Wenn es Mai wird, wird dort in den Wiesen alles sanft rosa eingefärbt sein, das ist das Wiesenschaumkraut, ich habe dort schon botanisiert. Ach, ja, der Mai. Ist das da ein Reiher? Ja, und er hockt auf einem Duckdalben. Weisz ich doch.

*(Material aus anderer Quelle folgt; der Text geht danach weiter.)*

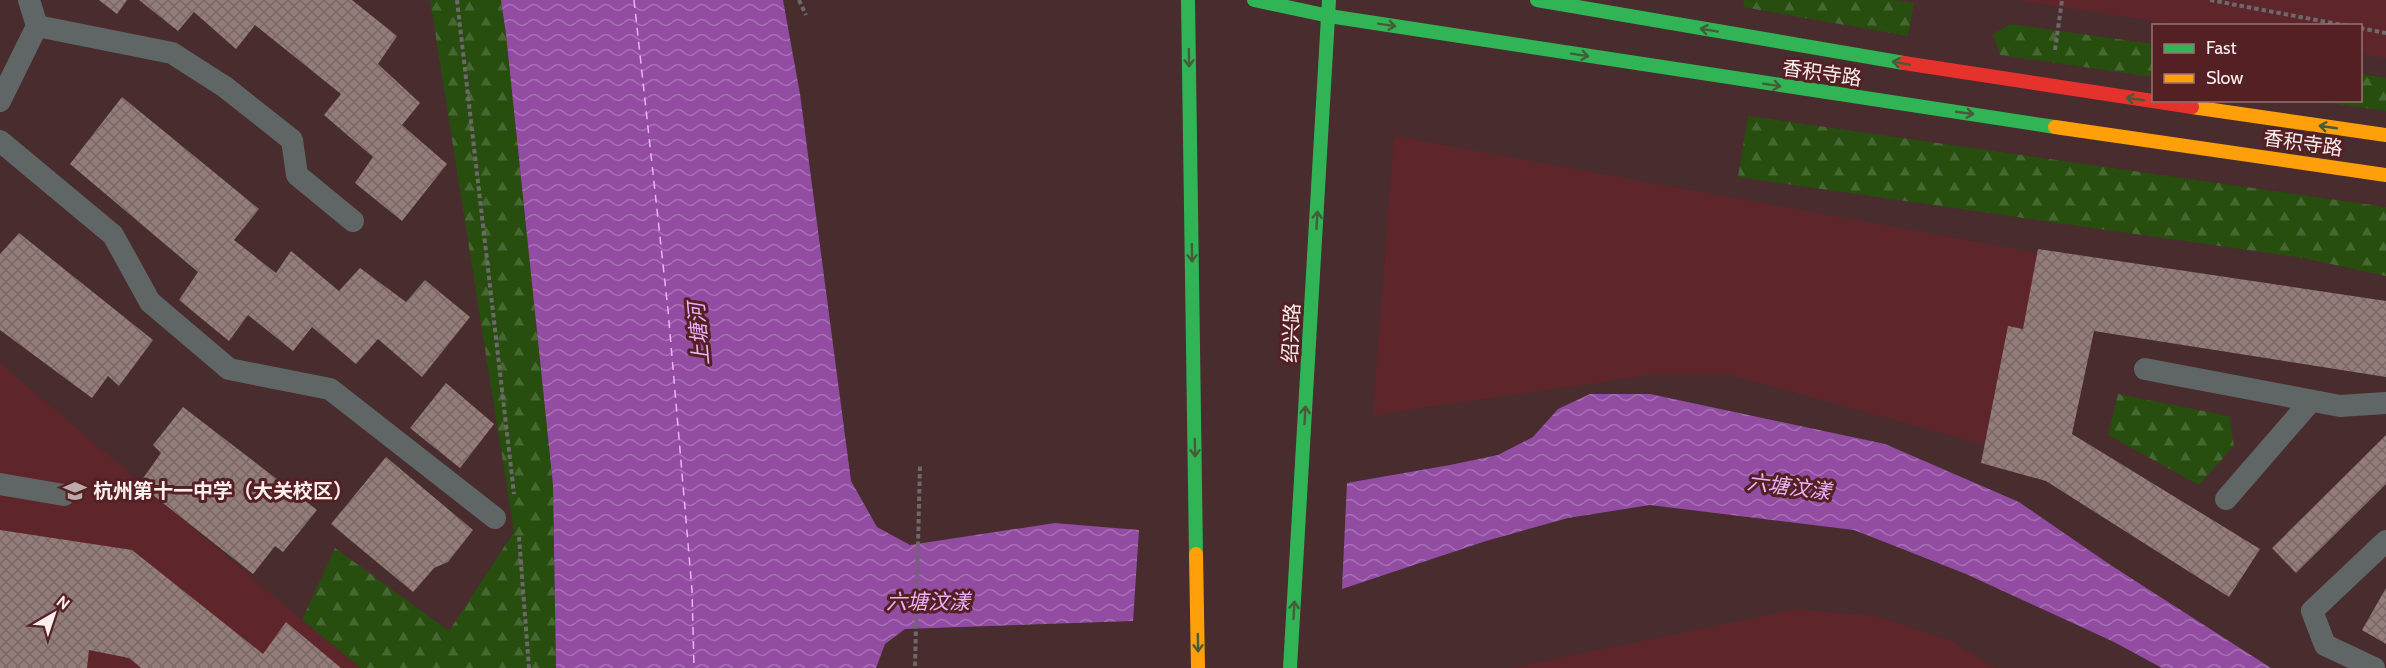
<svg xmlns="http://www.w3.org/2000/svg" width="2386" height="668" font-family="Cabin,'Noto Sans SC',sans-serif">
	<defs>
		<pattern id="forest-firs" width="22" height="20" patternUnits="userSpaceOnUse" patternTransform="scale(1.5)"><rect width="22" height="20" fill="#274d0f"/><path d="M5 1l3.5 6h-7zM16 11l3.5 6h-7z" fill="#476732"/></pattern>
		<pattern id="water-waves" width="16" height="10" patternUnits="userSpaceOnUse" patternTransform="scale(1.5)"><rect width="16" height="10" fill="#924da3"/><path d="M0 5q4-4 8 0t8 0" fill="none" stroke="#a870b4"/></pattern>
		<pattern id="building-cross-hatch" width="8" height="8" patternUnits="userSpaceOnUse" patternTransform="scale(1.5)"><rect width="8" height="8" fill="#947c79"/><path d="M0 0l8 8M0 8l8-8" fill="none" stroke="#776765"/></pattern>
	</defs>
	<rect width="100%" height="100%" fill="#482c2e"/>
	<g fill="#5e262b">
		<polygon points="2016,0 2386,0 2386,58 2361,54 2360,26 2179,25"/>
		<polygon points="1394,136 2054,256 2000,449 1727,374 1657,374 1373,415"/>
		<polygon points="0,363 302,620 361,668 0,668"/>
		<polygon points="1797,609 1875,616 1952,641 1995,668 1512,668"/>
	</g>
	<g fill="url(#forest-firs)">
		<polygon points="430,0 501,0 506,34 553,485 556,668 361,668 302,620 335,548 449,631 514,532"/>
		<polygon points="1744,0 1895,0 1914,3 1908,36 1743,7"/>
		<polygon points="2011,24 2153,44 2153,77 2000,55 1993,34"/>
		<polygon points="2361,74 2386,78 2386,111 2315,101 2360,100"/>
		<polygon points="1748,116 2386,207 2386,276 2303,258 1738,177"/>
		<polygon points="2118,394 2229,416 2234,446 2199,485 2108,435"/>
	</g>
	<g fill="url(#water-waves)">
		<polygon points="501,0 783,0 800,94 851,481 877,527 910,545 1055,523 1139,530 1133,621 905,629 885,644 876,668 556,668 553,485 506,34"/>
		<polygon points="1590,394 1650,394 1885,444 2019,502 2109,564 2271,668 2162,668 2114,642 1966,574 1854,530 1650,505 1568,518 1486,541 1342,589 1347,483 1450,465 1498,455 1533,437 1558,409"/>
	</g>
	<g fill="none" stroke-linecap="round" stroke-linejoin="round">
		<polyline stroke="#eab3fb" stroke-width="1.5" stroke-dasharray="8 6" stroke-linecap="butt" points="634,0 668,310 692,590 694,668"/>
	</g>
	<g fill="url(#building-cross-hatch)">
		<polygon points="99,0 127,0 117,14"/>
		<polygon points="139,0 352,0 397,36 378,64 420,103 402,125 447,164 402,221 355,183 373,157 324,115 341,94 255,25 236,49 194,12 178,31"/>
		<polygon points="122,97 259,209 234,240 276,273 291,251 339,291 360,268 406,302 425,280 470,317 422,377 378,339 356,364 312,327 293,351 248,315 229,341 179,300 198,272 70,164"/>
		<polygon points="19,233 153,340 119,386 108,376 92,398 0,330 0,254"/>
		<polygon points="2038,249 2386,301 2386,377 2094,331 2072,434 2260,549 2229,597 2046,481 1981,463 2008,326 2023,329"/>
		<polygon points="446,383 494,424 460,468 410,428"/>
		<polygon points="183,407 317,510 283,552 275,546 253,574 139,484 161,453 153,445"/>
		<polygon points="2386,435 2386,484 2296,573 2272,548"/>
		<polygon points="386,457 473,530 448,562 434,568 413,592 331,524"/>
		<polygon points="0,530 132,550 263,654 286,622 341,668 141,668 129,658 89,650 87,668 0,668"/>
		<polygon points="2386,588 2386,644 2362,630"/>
	</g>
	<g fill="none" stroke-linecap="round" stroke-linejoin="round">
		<g stroke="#6d696a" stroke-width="4" stroke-dasharray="4.5 3" stroke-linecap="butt">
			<polyline points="457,0 514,494"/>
			<polyline points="799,0 806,15"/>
			<polyline points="2210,0 2348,26"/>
			<polyline points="2360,28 2386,33"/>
			<polyline points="2055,50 2062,0"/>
			<polyline points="519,537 529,668"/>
			<polyline points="915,666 920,465"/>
		</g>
		<g stroke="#606565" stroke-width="22">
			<polyline points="37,26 172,53 225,87 292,140 297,175 353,221"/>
			<polyline points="0,101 37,26 29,0"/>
			<polyline points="0,141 113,235 150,302 229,369 330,389 495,518"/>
			<polyline points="2145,369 2340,406 2386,403"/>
			<polyline points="0,484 64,495"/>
			<polyline points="2226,499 2311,401"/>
			<polyline points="2374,668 2325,645 2312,611 2386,541"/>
		</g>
		<g stroke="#30b455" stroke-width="14">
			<polyline points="1188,0 1196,554"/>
			<polyline points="1254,0 1329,16 2055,127"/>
			<polyline points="1537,0 1904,63"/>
			<polyline points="1290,668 1329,0"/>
		</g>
		<g stroke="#ff9f0a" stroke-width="14">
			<polyline points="2192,107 2386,135"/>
			<polyline points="2055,127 2386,175"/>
			<polyline points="1196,554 1198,668"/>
		</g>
		<polyline stroke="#e5322d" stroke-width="14" points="1904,63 2192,107"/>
	</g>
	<defs><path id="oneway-shaft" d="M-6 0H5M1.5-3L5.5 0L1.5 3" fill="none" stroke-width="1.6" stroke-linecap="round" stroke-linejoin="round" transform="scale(1.5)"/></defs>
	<g stroke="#465b38">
		<use href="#oneway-shaft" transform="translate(1387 25) rotate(9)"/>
		<use href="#oneway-shaft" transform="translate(1709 30) rotate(-170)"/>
		<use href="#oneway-shaft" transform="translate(1580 55) rotate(9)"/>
		<use href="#oneway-shaft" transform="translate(1189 58) rotate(89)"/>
		<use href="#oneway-shaft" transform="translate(1901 63) rotate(-170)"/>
		<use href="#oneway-shaft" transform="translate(1772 85) rotate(9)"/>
		<use href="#oneway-shaft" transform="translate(2135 99) rotate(-172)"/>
		<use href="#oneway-shaft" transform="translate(1965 113) rotate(8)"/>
		<use href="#oneway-shaft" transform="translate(2328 127) rotate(-172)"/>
		<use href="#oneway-shaft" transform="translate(1317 220) rotate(-87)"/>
		<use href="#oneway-shaft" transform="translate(1192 253) rotate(89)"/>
		<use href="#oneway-shaft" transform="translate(1305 415) rotate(-87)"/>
		<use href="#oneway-shaft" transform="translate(1195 448) rotate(89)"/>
		<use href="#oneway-shaft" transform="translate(1294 610) rotate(-87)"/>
		<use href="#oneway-shaft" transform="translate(1198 643) rotate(89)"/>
	</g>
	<defs>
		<g id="school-bare" transform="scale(1.8)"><path d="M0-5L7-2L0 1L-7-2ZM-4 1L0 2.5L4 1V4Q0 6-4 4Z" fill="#bdaaab" stroke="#542024" stroke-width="2.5" paint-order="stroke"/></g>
	</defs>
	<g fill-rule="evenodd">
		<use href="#school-bare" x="75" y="491"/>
	</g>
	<g text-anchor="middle" stroke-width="6" stroke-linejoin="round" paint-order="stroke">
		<g font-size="20" fill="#fceeee" stroke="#542024">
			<text transform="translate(1822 73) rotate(8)" y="7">香积寺路</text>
			<text transform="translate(2303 143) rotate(8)" y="7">香积寺路</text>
			<text transform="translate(1291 333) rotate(-87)" y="7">绍兴路</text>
		</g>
		<g font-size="20" font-weight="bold" fill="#fceeee" stroke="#542024" text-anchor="start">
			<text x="93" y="498">杭州第十一中学（大关校区）</text>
		</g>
		<g font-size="21" font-style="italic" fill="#eab3fb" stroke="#542024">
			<text transform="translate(699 334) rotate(-95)" y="7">上塘河</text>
			<text transform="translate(1789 487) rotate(7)" y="7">六塘汶漾</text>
			<text x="928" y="609">六塘汶漾</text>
		</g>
	</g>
	<rect x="2152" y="24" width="210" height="78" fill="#542024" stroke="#977275" stroke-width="1.5"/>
	<rect x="2164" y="44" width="30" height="9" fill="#30b455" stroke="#977275" stroke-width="1.5"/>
	<text x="2206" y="54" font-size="18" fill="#fceeee">Fast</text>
	<rect x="2164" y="74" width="30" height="9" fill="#ff9f0a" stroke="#977275" stroke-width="1.5"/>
	<text x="2206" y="84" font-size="18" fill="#fceeee">Slow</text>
	<g transform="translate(54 614) rotate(39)" stroke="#542024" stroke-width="4.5" paint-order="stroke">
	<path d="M0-4.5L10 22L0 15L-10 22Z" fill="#fceeee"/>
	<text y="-9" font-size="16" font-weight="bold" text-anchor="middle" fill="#fceeee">N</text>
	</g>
</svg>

Vielleicht können wir schon bald die Schuhe ausziehen und ein wenig Barfusz gehen, ja, wo weniger Gedränge ist, aber hier kennt uns doch niemand. Du, nächsten Sonntag schauen wir uns den groszen ausgestopften Gorilla im Naturhistorischen Museum an. Da könnten wir auch mal einen Klassenausflug hin unternehmen, die Kinder zeichnen dann ein Tier, das sie nie vorher gesehen haben. Und kennst Du die Bücherhalle in den Kohlhöfen, ein Paradies für Wissensdurstige, die Bücher stehen dort ganz offen herum für jedermann.

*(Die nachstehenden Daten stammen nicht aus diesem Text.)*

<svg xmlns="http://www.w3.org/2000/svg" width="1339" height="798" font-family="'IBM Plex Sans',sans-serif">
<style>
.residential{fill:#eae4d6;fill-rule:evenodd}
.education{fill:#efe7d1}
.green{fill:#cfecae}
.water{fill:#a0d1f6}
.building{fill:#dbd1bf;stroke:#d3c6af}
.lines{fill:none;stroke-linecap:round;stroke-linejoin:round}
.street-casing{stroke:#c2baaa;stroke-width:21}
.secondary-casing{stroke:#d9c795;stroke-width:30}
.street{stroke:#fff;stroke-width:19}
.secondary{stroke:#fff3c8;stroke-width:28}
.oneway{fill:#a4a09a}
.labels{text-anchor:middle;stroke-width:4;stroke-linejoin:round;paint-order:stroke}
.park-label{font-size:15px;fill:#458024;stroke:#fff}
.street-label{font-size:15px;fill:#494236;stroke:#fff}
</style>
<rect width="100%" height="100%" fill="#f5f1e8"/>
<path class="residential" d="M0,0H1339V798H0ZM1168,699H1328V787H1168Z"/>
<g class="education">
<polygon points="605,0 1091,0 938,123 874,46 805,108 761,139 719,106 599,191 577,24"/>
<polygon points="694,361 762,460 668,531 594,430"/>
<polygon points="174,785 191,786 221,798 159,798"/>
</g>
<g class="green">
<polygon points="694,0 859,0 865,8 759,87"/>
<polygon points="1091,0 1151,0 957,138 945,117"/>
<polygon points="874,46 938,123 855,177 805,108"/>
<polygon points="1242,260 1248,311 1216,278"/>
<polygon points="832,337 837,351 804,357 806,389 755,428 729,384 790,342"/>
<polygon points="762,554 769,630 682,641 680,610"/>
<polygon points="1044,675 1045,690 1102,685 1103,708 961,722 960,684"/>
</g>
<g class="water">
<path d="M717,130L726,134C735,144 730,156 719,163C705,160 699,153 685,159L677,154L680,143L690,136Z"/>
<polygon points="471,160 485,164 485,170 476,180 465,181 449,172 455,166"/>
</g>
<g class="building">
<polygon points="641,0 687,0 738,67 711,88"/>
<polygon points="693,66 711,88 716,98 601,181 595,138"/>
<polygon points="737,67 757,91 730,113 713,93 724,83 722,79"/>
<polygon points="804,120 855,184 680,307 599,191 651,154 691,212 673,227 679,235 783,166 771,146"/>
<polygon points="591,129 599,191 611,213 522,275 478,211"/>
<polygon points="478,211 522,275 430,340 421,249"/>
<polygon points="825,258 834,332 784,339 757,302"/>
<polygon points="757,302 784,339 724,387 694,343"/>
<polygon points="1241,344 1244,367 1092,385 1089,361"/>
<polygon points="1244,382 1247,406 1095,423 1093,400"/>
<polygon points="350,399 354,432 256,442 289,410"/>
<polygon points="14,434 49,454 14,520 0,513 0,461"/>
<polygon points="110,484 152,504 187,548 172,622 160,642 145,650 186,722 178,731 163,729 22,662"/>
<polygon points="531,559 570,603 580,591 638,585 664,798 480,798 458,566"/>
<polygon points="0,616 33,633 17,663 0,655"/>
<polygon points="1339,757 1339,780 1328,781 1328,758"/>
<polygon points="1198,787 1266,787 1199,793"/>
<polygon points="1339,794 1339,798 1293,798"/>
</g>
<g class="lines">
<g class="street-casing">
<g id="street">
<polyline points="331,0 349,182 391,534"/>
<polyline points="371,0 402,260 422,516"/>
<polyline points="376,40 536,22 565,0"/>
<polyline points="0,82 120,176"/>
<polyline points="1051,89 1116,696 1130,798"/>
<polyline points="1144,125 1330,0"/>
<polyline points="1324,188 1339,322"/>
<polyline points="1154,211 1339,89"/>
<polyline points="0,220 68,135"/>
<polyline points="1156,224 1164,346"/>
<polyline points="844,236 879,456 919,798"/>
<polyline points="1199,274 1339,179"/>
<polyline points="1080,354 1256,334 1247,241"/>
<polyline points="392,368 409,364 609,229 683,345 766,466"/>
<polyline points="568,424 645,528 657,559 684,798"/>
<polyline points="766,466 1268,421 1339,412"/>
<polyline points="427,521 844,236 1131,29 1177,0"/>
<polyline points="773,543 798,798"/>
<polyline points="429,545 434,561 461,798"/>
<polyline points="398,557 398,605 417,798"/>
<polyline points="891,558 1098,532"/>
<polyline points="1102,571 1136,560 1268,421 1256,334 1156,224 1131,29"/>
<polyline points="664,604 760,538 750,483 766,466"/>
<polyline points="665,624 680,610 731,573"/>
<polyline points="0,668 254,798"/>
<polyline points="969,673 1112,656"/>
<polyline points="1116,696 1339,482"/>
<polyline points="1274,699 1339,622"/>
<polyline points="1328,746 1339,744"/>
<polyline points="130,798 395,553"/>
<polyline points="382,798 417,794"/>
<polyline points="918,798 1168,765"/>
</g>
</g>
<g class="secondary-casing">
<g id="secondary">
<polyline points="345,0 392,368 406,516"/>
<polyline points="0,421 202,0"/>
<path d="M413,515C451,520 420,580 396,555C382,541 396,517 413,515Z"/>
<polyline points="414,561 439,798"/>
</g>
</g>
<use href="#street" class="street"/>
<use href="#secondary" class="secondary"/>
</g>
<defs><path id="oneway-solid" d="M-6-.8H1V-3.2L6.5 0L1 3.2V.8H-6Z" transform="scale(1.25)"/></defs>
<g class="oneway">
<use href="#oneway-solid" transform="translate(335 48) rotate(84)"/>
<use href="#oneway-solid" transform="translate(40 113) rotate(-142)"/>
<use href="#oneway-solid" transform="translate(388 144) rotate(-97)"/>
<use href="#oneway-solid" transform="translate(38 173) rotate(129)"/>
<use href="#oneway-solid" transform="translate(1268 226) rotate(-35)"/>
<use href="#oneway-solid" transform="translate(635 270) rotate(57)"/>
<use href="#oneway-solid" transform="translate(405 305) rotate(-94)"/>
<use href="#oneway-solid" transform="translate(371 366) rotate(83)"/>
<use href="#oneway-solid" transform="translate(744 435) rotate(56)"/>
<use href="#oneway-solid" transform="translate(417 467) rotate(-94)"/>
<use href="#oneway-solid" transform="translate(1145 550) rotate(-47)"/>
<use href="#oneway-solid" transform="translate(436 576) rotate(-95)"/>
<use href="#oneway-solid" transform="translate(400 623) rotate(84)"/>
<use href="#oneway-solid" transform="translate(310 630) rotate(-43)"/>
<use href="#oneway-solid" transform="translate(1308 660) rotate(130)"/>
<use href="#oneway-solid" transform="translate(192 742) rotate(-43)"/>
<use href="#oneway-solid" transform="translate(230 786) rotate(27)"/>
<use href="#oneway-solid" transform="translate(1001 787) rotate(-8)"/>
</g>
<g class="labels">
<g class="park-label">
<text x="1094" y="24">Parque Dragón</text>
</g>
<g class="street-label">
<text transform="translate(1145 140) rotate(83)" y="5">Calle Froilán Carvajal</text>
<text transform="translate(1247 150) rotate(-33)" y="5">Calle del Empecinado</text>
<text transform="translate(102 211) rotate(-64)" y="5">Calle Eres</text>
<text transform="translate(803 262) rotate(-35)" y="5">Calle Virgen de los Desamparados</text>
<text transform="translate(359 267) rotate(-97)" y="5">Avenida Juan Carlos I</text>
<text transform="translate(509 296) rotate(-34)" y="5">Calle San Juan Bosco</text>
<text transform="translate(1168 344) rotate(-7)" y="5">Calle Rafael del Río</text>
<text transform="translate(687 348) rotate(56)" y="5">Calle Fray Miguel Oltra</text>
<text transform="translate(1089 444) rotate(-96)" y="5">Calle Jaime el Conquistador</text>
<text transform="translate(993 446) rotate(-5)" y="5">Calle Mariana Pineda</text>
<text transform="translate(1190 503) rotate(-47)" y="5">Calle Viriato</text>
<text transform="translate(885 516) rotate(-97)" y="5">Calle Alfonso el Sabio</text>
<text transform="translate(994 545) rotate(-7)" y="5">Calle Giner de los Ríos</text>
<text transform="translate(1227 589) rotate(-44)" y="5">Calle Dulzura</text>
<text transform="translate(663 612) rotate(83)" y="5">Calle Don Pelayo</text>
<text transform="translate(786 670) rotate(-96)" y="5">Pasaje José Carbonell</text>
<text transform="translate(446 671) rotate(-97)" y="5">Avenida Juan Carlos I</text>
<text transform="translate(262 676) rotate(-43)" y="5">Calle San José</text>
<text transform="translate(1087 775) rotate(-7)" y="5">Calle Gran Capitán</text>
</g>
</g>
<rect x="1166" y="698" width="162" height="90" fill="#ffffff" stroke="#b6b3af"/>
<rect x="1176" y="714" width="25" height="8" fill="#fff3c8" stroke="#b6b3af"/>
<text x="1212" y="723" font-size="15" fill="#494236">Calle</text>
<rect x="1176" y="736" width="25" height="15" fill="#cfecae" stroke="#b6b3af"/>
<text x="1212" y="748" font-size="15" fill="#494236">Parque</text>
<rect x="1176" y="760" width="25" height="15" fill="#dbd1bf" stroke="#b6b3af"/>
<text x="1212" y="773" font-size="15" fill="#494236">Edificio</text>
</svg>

Die Gesellschaft bedarf der „Geistigen Mütterlichkeit“ der Frauen
Die Lehrerinnen der 20er Jahre haben ein positives Frauen-Bild, ein wirkliches Ideal. Mathilde Mayer schreibt über staatsbürgerliche Erziehung in der beruflichen Schulen, sich auf Helene Lange, die bekannteste Frauenrechtlerin der sogenannten „Gemäszigten“ beziehend: „Für Helene Lange liegt die Fähigkeit der Frau im Gegensatz zu der des Mannes, der mehr auf das rein Organisatorische im Staatsleben gerichtet ist, darin, „geistige Mütterlichkeit“ dem Staatsbau einzufügen …“ (Ausgabe vom 21. Juli 1923).
Über Mathilde Mayer weisz ich nur, dasz sie Gewerbeschullehrerin war und Artikel für „Die Lehrerin“ schrieb.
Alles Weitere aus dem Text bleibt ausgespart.